■ **Record extracts**
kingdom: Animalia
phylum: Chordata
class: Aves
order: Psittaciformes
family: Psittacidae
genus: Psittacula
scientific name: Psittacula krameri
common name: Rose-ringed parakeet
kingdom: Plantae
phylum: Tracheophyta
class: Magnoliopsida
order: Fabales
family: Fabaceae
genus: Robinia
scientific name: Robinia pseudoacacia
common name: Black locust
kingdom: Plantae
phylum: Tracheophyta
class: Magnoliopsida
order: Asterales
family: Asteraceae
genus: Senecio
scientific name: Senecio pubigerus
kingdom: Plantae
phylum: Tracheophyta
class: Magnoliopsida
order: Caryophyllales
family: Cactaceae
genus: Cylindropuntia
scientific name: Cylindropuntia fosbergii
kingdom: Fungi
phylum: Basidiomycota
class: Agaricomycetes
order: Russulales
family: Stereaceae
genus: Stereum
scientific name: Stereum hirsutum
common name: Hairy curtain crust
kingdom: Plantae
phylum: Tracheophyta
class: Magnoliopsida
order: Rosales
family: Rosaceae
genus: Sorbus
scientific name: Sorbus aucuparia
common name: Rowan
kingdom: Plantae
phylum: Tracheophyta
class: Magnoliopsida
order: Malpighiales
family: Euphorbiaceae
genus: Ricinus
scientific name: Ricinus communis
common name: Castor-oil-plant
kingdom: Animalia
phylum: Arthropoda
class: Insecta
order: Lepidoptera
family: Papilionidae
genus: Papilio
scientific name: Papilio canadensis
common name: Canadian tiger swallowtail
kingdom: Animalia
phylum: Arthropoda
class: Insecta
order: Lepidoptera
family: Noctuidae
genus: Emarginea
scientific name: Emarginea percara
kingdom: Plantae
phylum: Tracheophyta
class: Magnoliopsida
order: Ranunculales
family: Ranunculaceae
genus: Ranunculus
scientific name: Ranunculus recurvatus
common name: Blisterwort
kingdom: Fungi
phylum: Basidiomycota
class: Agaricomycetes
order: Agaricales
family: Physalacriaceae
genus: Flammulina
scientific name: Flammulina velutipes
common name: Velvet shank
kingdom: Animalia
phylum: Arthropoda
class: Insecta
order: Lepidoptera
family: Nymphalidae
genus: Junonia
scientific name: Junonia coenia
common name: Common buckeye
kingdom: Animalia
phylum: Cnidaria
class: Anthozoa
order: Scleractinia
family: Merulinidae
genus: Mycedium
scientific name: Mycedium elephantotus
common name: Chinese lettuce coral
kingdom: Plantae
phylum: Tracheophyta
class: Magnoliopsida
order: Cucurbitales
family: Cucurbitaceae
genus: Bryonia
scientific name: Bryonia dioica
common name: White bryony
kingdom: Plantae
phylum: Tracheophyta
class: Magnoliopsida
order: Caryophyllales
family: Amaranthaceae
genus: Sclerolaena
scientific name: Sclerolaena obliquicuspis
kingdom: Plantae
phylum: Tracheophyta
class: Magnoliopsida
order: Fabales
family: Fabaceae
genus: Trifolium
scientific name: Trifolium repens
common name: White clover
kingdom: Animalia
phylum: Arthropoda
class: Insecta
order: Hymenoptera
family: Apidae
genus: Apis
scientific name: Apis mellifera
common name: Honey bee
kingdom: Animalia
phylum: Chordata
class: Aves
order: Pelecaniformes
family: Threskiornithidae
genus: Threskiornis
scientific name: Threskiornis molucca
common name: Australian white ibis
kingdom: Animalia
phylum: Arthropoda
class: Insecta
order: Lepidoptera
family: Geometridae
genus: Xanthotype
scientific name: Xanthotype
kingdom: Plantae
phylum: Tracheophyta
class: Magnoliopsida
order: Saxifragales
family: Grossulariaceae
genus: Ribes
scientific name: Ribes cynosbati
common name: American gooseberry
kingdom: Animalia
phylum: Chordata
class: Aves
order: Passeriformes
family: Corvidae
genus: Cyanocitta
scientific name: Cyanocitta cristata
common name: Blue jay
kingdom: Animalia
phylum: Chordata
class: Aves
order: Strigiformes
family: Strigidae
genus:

■ **Exercise task**
Return every line of the listing above, unchanged and in its original order.

■ **Correct response**
kingdom: Animalia
phylum: Chordata
class: Aves
order: Psittaciformes
family: Psittacidae
genus: Psittacula
scientific name: Psittacula krameri
common name: Rose-ringed parakeet
kingdom: Plantae
phylum: Tracheophyta
class: Magnoliopsida
order: Fabales
family: Fabaceae
genus: Robinia
scientific name: Robinia pseudoacacia
common name: Black locust
kingdom: Plantae
phylum: Tracheophyta
class: Magnoliopsida
order: Asterales
family: Asteraceae
genus: Senecio
scientific name: Senecio pubigerus
kingdom: Plantae
phylum: Tracheophyta
class: Magnoliopsida
order: Caryophyllales
family: Cactaceae
genus: Cylindropuntia
scientific name: Cylindropuntia fosbergii
kingdom: Fungi
phylum: Basidiomycota
class: Agaricomycetes
order: Russulales
family: Stereaceae
genus: Stereum
scientific name: Stereum hirsutum
common name: Hairy curtain crust
kingdom: Plantae
phylum: Tracheophyta
class: Magnoliopsida
order: Rosales
family: Rosaceae
genus: Sorbus
scientific name: Sorbus aucuparia
common name: Rowan
kingdom: Plantae
phylum: Tracheophyta
class: Magnoliopsida
order: Malpighiales
family: Euphorbiaceae
genus: Ricinus
scientific name: Ricinus communis
common name: Castor-oil-plant
kingdom: Animalia
phylum: Arthropoda
class: Insecta
order: Lepidoptera
family: Papilionidae
genus: Papilio
scientific name: Papilio canadensis
common name: Canadian tiger swallowtail
kingdom: Animalia
phylum: Arthropoda
class: Insecta
order: Lepidoptera
family: Noctuidae
genus: Emarginea
scientific name: Emarginea percara
kingdom: Plantae
phylum: Tracheophyta
class: Magnoliopsida
order: Ranunculales
family: Ranunculaceae
genus: Ranunculus
scientific name: Ranunculus recurvatus
common name: Blisterwort
kingdom: Fungi
phylum: Basidiomycota
class: Agaricomycetes
order: Agaricales
family: Physalacriaceae
genus: Flammulina
scientific name: Flammulina velutipes
common name: Velvet shank
kingdom: Animalia
phylum: Arthropoda
class: Insecta
order: Lepidoptera
family: Nymphalidae
genus: Junonia
scientific name: Junonia coenia
common name: Common buckeye
kingdom: Animalia
phylum: Cnidaria
class: Anthozoa
order: Scleractinia
family: Merulinidae
genus: Mycedium
scientific name: Mycedium elephantotus
common name: Chinese lettuce coral
kingdom: Plantae
phylum: Tracheophyta
class: Magnoliopsida
order: Cucurbitales
family: Cucurbitaceae
genus: Bryonia
scientific name: Bryonia dioica
common name: White bryony
kingdom: Plantae
phylum: Tracheophyta
class: Magnoliopsida
order: Caryophyllales
family: Amaranthaceae
genus: Sclerolaena
scientific name: Sclerolaena obliquicuspis
kingdom: Plantae
phylum: Tracheophyta
class: Magnoliopsida
order: Fabales
family: Fabaceae
genus: Trifolium
scientific name: Trifolium repens
common name: White clover
kingdom: Animalia
phylum: Arthropoda
class: Insecta
order: Hymenoptera
family: Apidae
genus: Apis
scientific name: Apis mellifera
common name: Honey bee
kingdom: Animalia
phylum: Chordata
class: Aves
order: Pelecaniformes
family: Threskiornithidae
genus: Threskiornis
scientific name: Threskiornis molucca
common name: Australian white ibis
kingdom: Animalia
phylum: Arthropoda
class: Insecta
order: Lepidoptera
family: Geometridae
genus: Xanthotype
scientific name: Xanthotype
kingdom: Plantae
phylum: Tracheophyta
class: Magnoliopsida
order: Saxifragales
family: Grossulariaceae
genus: Ribes
scientific name: Ribes cynosbati
common name: American gooseberry
kingdom: Animalia
phylum: Chordata
class: Aves
order: Passeriformes
family: Corvidae
genus: Cyanocitta
scientific name: Cyanocitta cristata
common name: Blue jay
kingdom: Animalia
phylum: Chordata
class: Aves
order: Strigiformes
family: Strigidae
genus:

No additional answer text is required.